» Assigned task A: According to the article about the glassblowing business, which Oakland nonprofit is helping that business become an employee-owned cooperative?

Because many universities and laboratories in California and other states have shuttered their glass-making shops, Adams & Chittenden, which also repairs glass, has been able to grow its niche business.
“I think this is going to be a good livelihood for awhile,” Chittenden, 65, told me during a visit to the company’s garage shop on Eighth Street earlier this week. “It’s not like car mechanics. There’s one on every corner. Glassblowing, not so many people are getting into it.”
That’s why they’ve been coasting toward retirement.
“I’ve been approaching retirement for a long time,” Adams said with a chuckle. “I couldn’t imagine being 80 and carrying on at the same level, but how else do you do it? Sell it to somebody? Close the doors?”
Sure, they could sell their glassblowing lathes, torches and ovens, but liquidating the business wouldn’t bring the value they feel the business is worth, Adams said. And the thought of trying to find a local buyer who could afford the specialized business and also know enough to not run it into the ground was as dispiriting as thinking about retirement. They were concerned about their employees losing their jobs, too.
Then they found a golden solution: They could sell the business to their employees by turning it into a worker cooperative. They’re in the process of doing that with the help of Project Equity, an Oakland nonprofit that guides companies in the transition to becoming employee-owned cooperatives.
Project Equity’s model provides businesses a succession plan and gives employees, who buy the business out of the profit their labor creates, an ownership stake.
A lot of Bay Area jobs are on the line in companies owned by aging founders like Adams and Chittenden. According to Project Equity’s research, there’s a small-business closure crisis because almost 64,000 privately held businesses in the Bay Area are owned by Baby Boomers. In Alameda County, about 12,000 businesses are in that category, and those businesses employ more than 130,000 people.
That’s why Project Equity is partnering with the city of Berkeley to identify small-business owners who might be able to sell to their employees. For Project Equity, the goal is to sustain small businesses and local jobs.
“It’s just not on the menu for people. People don’t know that this option exists,” Alison Lingane, a Project Equity co-founder, said. “So for us, that’s actually our biggest challenge.”
Moshe Schandelson, a glassblower, has worked at the company for four years. He said he’d have to go another state to find a job half as good.
“Not necessarily in terms of pay, but in terms of work,” said Schandelson, 25. “What we do here is unique to most scientific shops.”
By transitioning to a co-op, Adams and Chittenden will sell their business to Schandelson and his colleagues, people who care about their craft. And as co-op members, Adams and Chittenden will retain a stake in the business while allowing their employees — five glassblowers and an administrative assistant — to buy them out on a fixed payment plan.

Plain-text document sources:

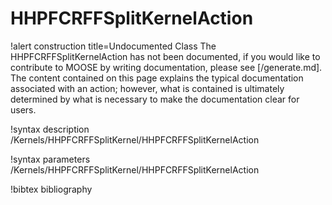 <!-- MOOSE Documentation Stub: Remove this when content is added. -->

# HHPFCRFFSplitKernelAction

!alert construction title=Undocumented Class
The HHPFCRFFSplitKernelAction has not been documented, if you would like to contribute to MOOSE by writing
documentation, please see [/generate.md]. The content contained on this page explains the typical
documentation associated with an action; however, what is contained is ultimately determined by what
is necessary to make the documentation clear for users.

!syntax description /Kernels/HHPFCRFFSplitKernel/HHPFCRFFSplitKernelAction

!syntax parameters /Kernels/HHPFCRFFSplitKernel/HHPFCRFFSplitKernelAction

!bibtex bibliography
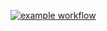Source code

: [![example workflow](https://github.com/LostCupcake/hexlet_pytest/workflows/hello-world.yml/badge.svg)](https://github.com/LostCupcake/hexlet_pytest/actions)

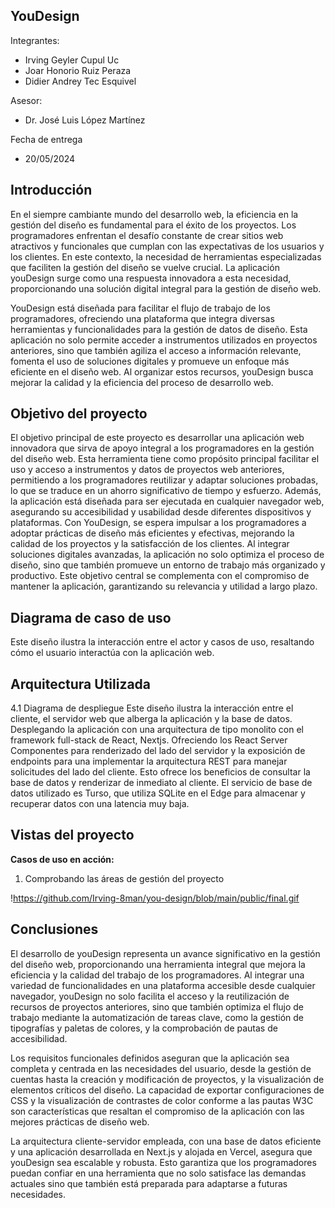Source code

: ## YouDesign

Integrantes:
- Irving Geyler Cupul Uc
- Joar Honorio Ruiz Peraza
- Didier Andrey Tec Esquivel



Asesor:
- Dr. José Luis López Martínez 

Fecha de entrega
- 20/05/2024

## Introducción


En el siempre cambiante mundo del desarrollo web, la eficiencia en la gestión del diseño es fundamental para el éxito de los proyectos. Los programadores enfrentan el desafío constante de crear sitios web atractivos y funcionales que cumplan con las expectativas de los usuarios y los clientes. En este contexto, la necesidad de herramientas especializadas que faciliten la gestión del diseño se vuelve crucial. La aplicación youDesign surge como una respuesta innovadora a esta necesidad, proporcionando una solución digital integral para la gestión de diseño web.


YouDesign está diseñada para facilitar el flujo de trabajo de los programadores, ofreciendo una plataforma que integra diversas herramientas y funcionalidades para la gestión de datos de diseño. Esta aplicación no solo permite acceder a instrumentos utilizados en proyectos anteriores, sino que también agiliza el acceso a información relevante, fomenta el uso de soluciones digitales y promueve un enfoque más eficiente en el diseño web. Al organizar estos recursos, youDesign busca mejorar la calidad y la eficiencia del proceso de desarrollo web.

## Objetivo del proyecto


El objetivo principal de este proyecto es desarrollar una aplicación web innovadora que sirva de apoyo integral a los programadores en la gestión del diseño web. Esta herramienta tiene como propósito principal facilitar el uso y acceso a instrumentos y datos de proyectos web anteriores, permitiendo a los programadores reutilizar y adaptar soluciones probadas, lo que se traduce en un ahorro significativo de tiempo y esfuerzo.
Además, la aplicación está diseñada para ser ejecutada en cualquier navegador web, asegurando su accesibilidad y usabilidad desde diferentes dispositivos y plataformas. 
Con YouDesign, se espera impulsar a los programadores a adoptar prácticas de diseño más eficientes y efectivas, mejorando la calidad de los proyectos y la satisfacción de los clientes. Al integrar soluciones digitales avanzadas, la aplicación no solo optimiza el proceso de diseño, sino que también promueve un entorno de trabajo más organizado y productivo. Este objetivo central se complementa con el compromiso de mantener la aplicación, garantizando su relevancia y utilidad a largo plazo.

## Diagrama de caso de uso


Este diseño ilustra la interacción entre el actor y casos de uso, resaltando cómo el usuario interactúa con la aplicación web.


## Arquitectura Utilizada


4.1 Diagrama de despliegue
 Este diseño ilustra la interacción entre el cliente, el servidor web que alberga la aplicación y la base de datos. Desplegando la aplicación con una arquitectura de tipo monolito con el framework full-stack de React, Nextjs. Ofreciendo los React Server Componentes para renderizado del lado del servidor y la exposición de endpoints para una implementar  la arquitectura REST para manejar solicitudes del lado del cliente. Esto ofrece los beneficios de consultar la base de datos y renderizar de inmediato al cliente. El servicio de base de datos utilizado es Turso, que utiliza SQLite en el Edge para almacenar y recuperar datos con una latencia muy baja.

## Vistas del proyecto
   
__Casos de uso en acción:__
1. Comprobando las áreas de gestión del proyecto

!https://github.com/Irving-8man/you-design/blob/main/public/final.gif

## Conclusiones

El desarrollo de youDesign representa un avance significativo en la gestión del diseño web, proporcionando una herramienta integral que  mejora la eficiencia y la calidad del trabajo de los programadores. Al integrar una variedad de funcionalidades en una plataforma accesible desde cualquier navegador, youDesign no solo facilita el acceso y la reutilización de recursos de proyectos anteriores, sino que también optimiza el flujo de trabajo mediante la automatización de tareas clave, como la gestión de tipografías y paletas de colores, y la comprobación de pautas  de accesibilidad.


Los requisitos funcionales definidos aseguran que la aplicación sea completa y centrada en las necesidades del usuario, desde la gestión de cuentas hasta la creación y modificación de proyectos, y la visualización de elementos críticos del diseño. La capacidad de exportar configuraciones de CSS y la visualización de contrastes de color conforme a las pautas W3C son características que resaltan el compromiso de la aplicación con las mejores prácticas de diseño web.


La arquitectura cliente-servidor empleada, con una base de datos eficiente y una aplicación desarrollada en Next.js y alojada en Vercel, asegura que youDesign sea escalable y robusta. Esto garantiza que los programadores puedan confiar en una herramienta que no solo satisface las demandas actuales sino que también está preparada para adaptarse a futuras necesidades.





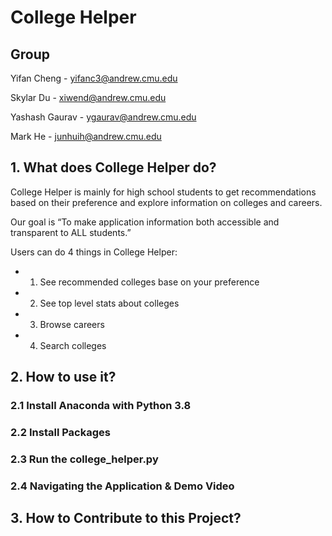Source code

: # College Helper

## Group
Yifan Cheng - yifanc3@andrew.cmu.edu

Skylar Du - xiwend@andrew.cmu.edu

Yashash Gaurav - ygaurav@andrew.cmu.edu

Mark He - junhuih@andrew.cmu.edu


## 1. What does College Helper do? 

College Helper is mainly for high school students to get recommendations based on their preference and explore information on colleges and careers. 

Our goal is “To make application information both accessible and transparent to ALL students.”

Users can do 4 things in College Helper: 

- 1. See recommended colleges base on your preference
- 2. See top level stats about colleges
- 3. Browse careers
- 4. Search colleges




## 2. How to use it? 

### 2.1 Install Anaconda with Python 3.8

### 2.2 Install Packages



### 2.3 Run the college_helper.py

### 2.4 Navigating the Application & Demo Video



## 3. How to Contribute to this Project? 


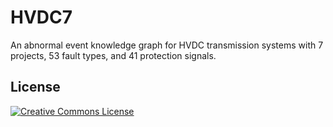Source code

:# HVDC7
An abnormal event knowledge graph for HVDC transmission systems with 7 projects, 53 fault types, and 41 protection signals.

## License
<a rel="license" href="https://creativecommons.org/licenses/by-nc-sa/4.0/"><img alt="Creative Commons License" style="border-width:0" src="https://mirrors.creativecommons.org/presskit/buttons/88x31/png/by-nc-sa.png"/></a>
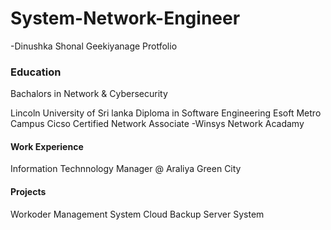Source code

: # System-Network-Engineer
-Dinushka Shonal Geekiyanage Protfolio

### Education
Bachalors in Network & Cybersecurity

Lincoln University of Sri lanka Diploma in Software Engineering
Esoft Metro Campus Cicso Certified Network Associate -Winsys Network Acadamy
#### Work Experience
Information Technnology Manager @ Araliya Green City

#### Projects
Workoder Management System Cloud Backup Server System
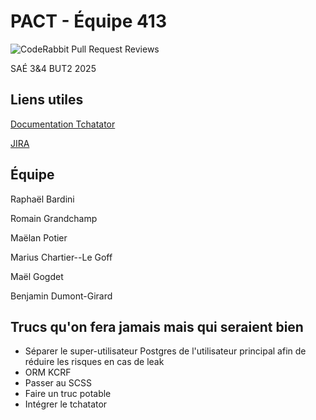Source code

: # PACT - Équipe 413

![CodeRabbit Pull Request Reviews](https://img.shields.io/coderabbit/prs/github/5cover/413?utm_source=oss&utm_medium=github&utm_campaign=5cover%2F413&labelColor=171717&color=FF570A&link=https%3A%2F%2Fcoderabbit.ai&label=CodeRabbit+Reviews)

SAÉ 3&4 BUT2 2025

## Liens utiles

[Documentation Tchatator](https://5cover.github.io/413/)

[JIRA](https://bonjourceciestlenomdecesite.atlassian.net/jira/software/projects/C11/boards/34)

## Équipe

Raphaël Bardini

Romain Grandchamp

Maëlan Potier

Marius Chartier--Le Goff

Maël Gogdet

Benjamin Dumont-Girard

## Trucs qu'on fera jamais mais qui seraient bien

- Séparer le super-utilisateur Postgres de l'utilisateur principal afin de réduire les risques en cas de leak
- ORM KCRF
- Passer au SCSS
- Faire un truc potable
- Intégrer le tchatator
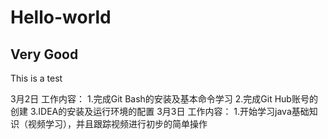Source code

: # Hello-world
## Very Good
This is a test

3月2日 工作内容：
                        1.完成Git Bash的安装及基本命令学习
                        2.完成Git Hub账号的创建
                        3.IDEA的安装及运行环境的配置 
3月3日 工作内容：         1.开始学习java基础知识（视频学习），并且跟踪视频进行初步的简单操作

* * *

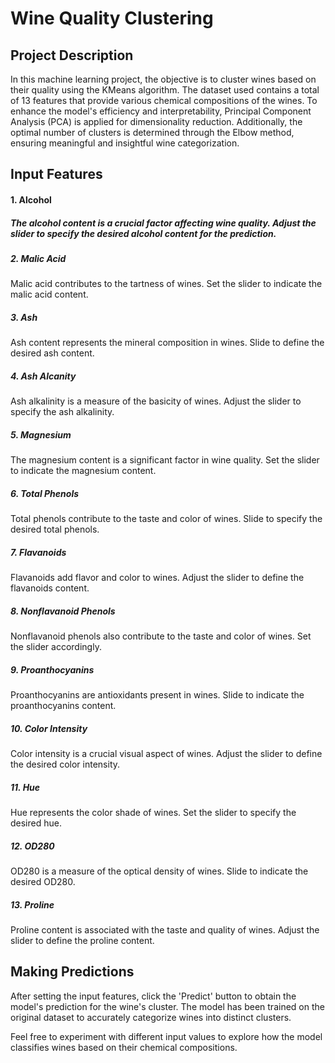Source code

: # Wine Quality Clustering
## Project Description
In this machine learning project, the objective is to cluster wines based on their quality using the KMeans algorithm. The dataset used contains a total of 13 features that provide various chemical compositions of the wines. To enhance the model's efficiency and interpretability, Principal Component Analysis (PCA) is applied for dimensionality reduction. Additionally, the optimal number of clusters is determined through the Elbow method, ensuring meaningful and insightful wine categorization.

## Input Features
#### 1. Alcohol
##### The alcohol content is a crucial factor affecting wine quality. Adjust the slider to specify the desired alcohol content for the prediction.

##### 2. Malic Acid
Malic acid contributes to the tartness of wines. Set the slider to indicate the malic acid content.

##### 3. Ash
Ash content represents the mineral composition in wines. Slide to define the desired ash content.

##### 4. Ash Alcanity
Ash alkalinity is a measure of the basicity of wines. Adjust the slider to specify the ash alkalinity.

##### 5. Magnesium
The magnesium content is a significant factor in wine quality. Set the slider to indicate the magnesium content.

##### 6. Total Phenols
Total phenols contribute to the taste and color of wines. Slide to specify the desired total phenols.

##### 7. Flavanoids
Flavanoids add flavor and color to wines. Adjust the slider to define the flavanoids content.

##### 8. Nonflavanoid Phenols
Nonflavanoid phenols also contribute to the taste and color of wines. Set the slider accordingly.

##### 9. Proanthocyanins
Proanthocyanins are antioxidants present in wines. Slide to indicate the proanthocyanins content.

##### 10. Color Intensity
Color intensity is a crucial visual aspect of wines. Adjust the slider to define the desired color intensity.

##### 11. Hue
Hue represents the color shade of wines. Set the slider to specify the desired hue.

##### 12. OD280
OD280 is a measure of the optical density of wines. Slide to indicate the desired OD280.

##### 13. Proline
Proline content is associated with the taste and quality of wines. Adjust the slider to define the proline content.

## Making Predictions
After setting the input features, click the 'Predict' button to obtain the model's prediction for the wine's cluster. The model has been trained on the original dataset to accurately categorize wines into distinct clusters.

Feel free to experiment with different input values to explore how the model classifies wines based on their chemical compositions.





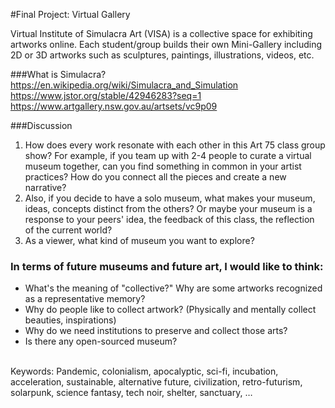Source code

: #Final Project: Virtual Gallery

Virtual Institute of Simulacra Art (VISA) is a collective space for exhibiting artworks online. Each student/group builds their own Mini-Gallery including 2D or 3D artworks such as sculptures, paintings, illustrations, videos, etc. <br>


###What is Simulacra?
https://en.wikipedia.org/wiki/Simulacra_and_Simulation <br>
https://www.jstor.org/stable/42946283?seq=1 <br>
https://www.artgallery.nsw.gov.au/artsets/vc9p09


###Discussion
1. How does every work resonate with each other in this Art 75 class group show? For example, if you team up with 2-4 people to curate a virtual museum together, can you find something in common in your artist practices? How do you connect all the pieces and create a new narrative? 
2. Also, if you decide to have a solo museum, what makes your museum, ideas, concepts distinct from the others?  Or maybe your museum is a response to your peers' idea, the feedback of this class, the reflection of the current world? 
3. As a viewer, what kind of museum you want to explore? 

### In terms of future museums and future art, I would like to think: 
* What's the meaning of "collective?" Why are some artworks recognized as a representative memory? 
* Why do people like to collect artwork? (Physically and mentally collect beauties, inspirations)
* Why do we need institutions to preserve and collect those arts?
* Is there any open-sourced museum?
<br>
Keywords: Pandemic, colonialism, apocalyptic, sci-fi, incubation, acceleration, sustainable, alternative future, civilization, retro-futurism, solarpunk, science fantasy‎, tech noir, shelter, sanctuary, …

---

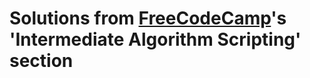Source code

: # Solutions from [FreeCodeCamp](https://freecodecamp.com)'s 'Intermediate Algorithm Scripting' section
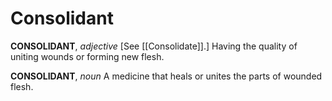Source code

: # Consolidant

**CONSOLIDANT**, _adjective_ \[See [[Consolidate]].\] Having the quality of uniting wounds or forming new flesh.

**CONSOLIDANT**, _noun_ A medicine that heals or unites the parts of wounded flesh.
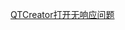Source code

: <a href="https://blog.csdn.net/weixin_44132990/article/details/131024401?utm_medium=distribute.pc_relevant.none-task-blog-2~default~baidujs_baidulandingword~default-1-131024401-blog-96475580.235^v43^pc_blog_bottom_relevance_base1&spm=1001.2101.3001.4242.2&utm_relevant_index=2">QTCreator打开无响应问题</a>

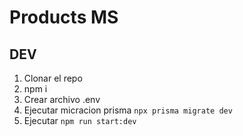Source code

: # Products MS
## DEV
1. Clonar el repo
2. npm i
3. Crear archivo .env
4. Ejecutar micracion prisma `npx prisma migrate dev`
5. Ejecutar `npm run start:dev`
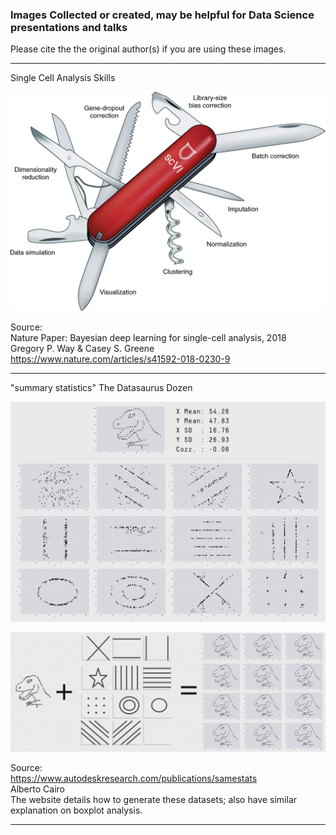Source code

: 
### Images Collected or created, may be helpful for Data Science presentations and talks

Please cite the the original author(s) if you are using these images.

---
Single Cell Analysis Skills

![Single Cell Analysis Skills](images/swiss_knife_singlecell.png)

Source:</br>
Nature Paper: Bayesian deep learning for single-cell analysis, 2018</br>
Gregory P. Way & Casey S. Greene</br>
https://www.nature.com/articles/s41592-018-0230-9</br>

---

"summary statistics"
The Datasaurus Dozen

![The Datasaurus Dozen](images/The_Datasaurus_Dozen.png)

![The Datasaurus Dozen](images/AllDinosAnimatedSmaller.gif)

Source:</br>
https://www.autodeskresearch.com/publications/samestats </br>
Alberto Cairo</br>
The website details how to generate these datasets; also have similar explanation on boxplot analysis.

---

» Assigned task B: From the rows, return only the lines starting at the line that contains "##### 4. Ash Alcanity" and ending at the line that contains "Hue represents the", with both of those lines included. Reproduce each line unchanged.

» Answer section A: Project Equity

» Answer section B:
##### 4. Ash Alcanity
Ash alkalinity is a measure of the basicity of wines. Adjust the slider to specify the ash alkalinity.

##### 5. Magnesium
The magnesium content is a significant factor in wine quality. Set the slider to indicate the magnesium content.

##### 6. Total Phenols
Total phenols contribute to the taste and color of wines. Slide to specify the desired total phenols.

##### 7. Flavanoids
Flavanoids add flavor and color to wines. Adjust the slider to define the flavanoids content.

##### 8. Nonflavanoid Phenols
Nonflavanoid phenols also contribute to the taste and color of wines. Set the slider accordingly.

##### 9. Proanthocyanins
Proanthocyanins are antioxidants present in wines. Slide to indicate the proanthocyanins content.

##### 10. Color Intensity
Color intensity is a crucial visual aspect of wines. Adjust the slider to define the desired color intensity.

##### 11. Hue
Hue represents the color shade of wines. Set the slider to specify the desired hue.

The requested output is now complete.